# [TASK TO CARRY OUT]
Copy out every line of the records where the string "pixel" occurs.

_____

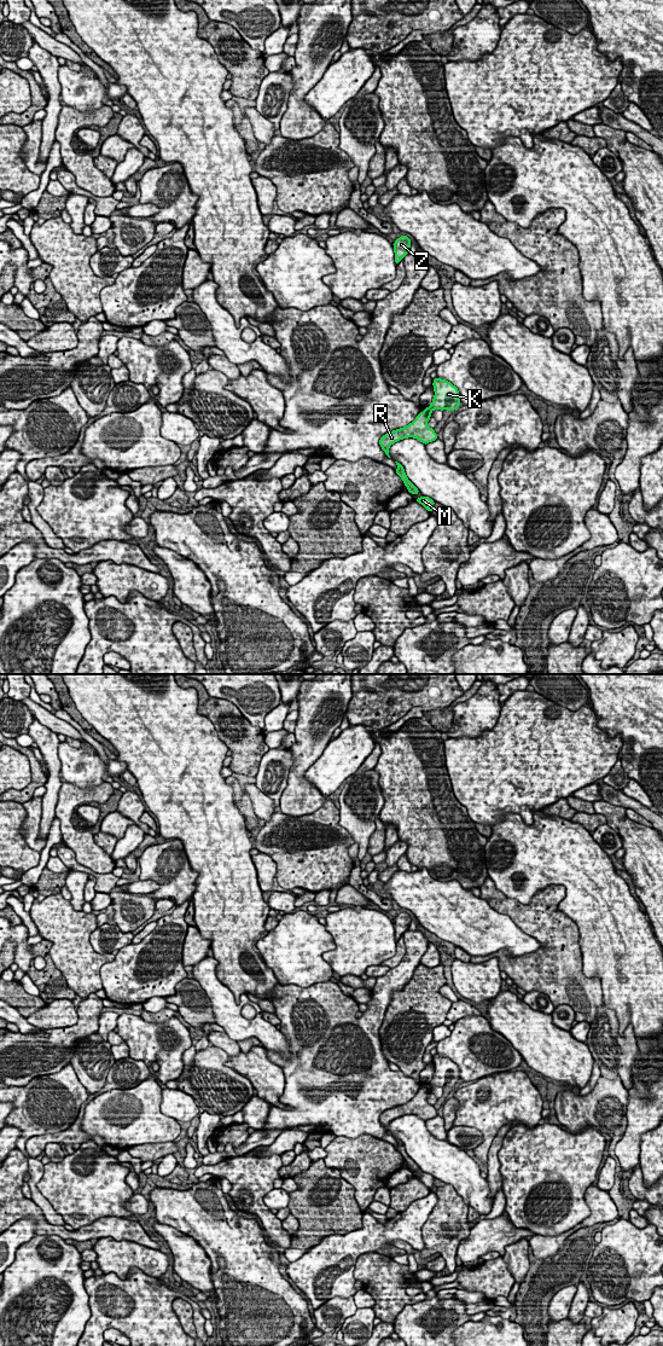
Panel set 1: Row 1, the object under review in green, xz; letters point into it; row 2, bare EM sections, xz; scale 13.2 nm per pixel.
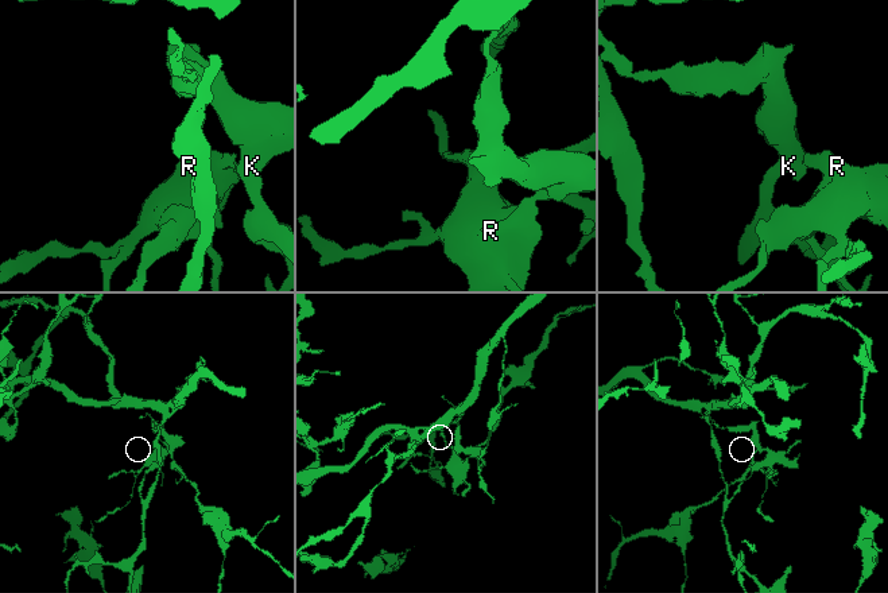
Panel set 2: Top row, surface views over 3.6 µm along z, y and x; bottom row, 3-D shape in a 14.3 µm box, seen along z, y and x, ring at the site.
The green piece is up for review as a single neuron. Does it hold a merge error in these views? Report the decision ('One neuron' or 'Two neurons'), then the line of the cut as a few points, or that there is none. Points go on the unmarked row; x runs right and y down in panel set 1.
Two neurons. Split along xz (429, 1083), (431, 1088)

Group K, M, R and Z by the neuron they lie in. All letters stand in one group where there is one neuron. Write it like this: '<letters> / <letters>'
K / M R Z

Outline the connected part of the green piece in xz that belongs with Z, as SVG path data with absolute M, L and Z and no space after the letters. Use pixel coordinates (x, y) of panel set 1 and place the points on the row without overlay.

_____

# [RESPONSE AREA]
Panel set 1: Row 1, the object under review in green, xz; letters point into it; row 2, bare EM sections, xz; scale 13.2 nm per pixel.
Outline the connected part of the green piece in xz that belongs with Z, as SVG path data with absolute M, L and Z and no space after the letters. Use pixel coordinates (x, y) of panel set 1 and place the points on the row without overlay.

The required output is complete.